Saved data entries

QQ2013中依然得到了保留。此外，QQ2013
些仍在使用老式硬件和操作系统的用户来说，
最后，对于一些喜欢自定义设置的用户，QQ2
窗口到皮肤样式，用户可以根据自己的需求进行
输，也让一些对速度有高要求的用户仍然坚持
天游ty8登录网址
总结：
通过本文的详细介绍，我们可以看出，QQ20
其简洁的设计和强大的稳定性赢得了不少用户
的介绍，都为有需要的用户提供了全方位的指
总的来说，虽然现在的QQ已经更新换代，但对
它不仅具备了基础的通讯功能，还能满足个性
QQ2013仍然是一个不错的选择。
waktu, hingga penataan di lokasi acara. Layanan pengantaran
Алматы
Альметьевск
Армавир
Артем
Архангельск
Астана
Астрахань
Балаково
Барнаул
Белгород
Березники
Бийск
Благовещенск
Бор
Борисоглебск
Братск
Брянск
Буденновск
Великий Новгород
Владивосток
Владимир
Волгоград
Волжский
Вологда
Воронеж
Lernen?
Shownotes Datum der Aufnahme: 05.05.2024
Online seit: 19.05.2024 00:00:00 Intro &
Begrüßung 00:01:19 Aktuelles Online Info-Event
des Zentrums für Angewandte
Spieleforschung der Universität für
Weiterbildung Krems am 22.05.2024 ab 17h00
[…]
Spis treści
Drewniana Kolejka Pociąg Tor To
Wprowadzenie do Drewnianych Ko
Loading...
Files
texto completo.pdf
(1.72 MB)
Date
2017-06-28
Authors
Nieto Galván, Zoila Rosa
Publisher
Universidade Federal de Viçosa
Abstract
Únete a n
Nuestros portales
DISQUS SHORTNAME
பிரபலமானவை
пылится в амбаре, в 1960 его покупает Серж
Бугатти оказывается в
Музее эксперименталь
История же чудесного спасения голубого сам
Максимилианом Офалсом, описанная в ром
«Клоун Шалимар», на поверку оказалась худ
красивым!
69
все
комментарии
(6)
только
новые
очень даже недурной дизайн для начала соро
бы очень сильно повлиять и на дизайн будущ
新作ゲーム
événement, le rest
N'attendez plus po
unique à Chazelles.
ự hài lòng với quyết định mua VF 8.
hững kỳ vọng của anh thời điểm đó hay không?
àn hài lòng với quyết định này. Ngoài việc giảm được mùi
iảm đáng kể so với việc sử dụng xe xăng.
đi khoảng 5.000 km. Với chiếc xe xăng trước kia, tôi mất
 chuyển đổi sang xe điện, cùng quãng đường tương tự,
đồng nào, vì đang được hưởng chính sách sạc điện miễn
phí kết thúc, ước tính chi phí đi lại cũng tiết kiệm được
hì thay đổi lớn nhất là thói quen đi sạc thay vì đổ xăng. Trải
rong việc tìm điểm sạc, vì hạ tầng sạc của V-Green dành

- _Try it_: Your task is to transcribe the line containing "Nuestros portales" and every line after it, through the last line of the data, exactly as written and with nothing more.

- _Output for this task_:
Nuestros portales
DISQUS SHORTNAME
பிரபலமானவை
пылится в амбаре, в 1960 его покупает Серж
Бугатти оказывается в
Музее эксперименталь
История же чудесного спасения голубого сам
Максимилианом Офалсом, описанная в ром
«Клоун Шалимар», на поверку оказалась худ
красивым!
69
все
комментарии
(6)
только
новые
очень даже недурной дизайн для начала соро
бы очень сильно повлиять и на дизайн будущ
新作ゲーム
événement, le rest
N'attendez plus po
unique à Chazelles.
ự hài lòng với quyết định mua VF 8.
hững kỳ vọng của anh thời điểm đó hay không?
àn hài lòng với quyết định này. Ngoài việc giảm được mùi
iảm đáng kể so với việc sử dụng xe xăng.
đi khoảng 5.000 km. Với chiếc xe xăng trước kia, tôi mất
 chuyển đổi sang xe điện, cùng quãng đường tương tự,
đồng nào, vì đang được hưởng chính sách sạc điện miễn
phí kết thúc, ước tính chi phí đi lại cũng tiết kiệm được
hì thay đổi lớn nhất là thói quen đi sạc thay vì đổ xăng. Trải
rong việc tìm điểm sạc, vì hạ tầng sạc của V-Green dành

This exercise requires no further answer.